STEAM learning and teaching encourages the blending of knowledge that is required in the real world, natural curiosity and creativity. It promotes cooperation with non-academic partners and inter-sectoral learning that emphasises participatory learning, builds confidence and provides links to the world of work. As recognised in the Digital Education Action Plan, this approach incorporates real-world economic, environmental, political and social challenges and is particularly important to increase the attractiveness and relevance of STEM fields of study for girls and women.
Question: How can networks like the EU STEM Coalition contribute to achieving the objectives outlined in the Digital Education Action Plan and the European Education Area?
High quality and inclusiveness are at the centre of the EU’s roadmap for education and training for the coming years. This includes addressing skills gaps, fostering equality, and making effective use of digital technologies and learning by doing methodologies to enhance teaching and learning and boost those competences that play a key role for Europe’s recovery and future competitiveness.
Our goal to close the gender gap in STEM education and careers will never happen overnight and requires transformative actions to break down stereotypes and foster institutional change. The Commission can only achieve this through close cooperation with the Member States. Stakeholders and networks like the EU STEM coalition play a key role in supporting the objectives of the Commission’s Digital Education Action Plan and the broader European Education Area.

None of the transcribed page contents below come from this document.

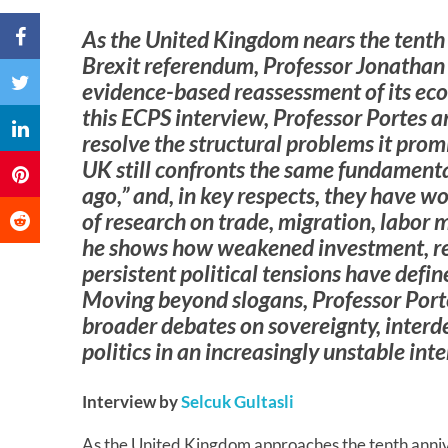
As the United Kingdom nears the tenth
Brexit referendum, Professor Jonathan P
evidence-based reassessment of its econ
this ECPS interview, Professor Portes a
resolve the structural problems it prom
UK still confronts the same fundamenta
ago,” and, in key respects, they have 
of research on trade, migration, labor 
he shows how weakened investment, re
persistent political tensions have defi
Moving beyond slogans, Professor Porte
broader debates on sovereignty, inter
politics in an increasingly unstable int
Interview by
Selcuk Gultasli
As the United Kingdom approaches the tenth anni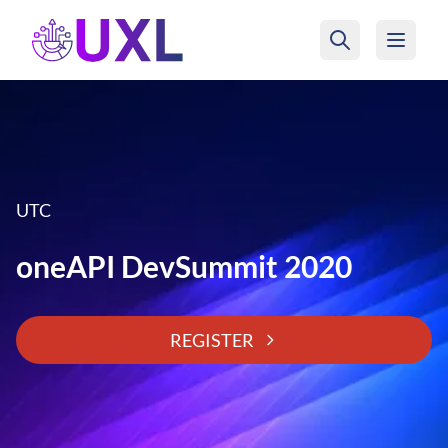
UXL Foundation Home
UTC
oneAPI DevSummit 2020
REGISTER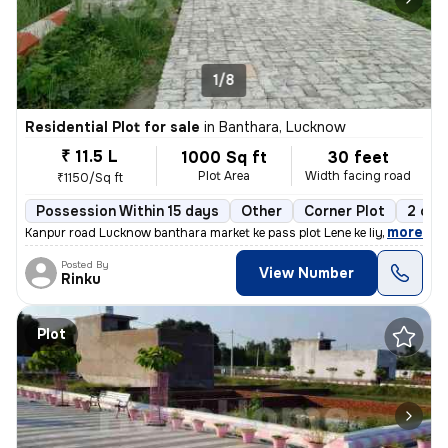
1/8
Residential Plot for sale
in
Banthara, Lucknow
₹ 11.5 L
1000 Sq ft
30 feet
Plot Area
Width facing road
₹1150/Sq ft
Possession Within 15 days
Other
Corner Plot
2 ope
,
more
Kanpur road Lucknow banthara market ke pass plot Lene ke liye sampark
Posted By
View Number
Rinku
Plot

First, collective efforts are needed to support the development and increase the quality of new and existing initiatives through international best-practice sharing. This can also help in reducing the fragmentation of initiatives and achieving greater impact. Second, efforts at European level need to translate into mobilisation at the national level with regional and local players contributing to the objectives and playing an active and proactive role.
In this regard, it is crucial to acknowledge the efforts of the EU STEM Coalition, which supported, among others, the successful development of new national STEM strategies (e.g. Danish Technology Pact), platform organisations (e.g. Hungarian STEM platform) and implementation programmes (e.g. STEAMsare programme of the government of the Basque country). The network is also leading one of the Forward Looking Cooperation projects funded in 2019 by Erasmus+ and I am particularly curious about the EU STEM monitor that you are planning to develop for more granular and differentiated STEM statistics linked to labour market needs and outcomes.

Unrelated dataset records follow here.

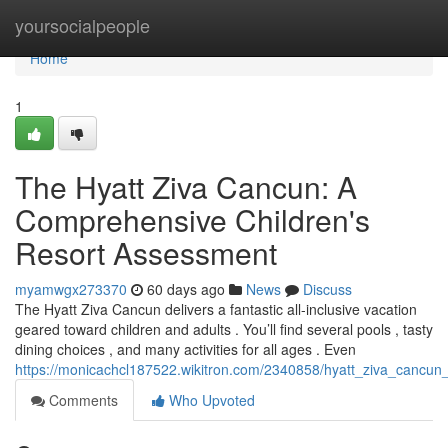
Home
yoursocialpeople
Home
1
The Hyatt Ziva Cancun: A
Comprehensive Children's
Resort Assessment
myamwgx273370
60 days ago
News
Discuss
The Hyatt Ziva Cancun delivers a fantastic all-inclusive vacation
geared toward children and adults . You’ll find several pools , tasty
dining choices , and many activities for all ages . Even
https://monicachcl187522.wikitron.com/2340858/hyatt_ziva_cancun_
Comments
Who Upvoted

For the future, I invite the EU STEM coalition to keep up its good work by linking new initiatives, including EU-funded projects, to existing national STEM platforms and their networks and programmes. I also invite the EU STEM coalition to support the efforts connected to raising awareness and give more visibility to the wealth of examples of talented women in Europe by, for instance, supporting the #EUwomen4future campaign. With all these examples in the areas of education, research and innovation, culture or sport, all participating women convey the message that gender equality is essential for a prosperous and fair society. They encourage other women and girls, across the EU and beyond, to seek opportunities and fulfil their professional and personal aspirations.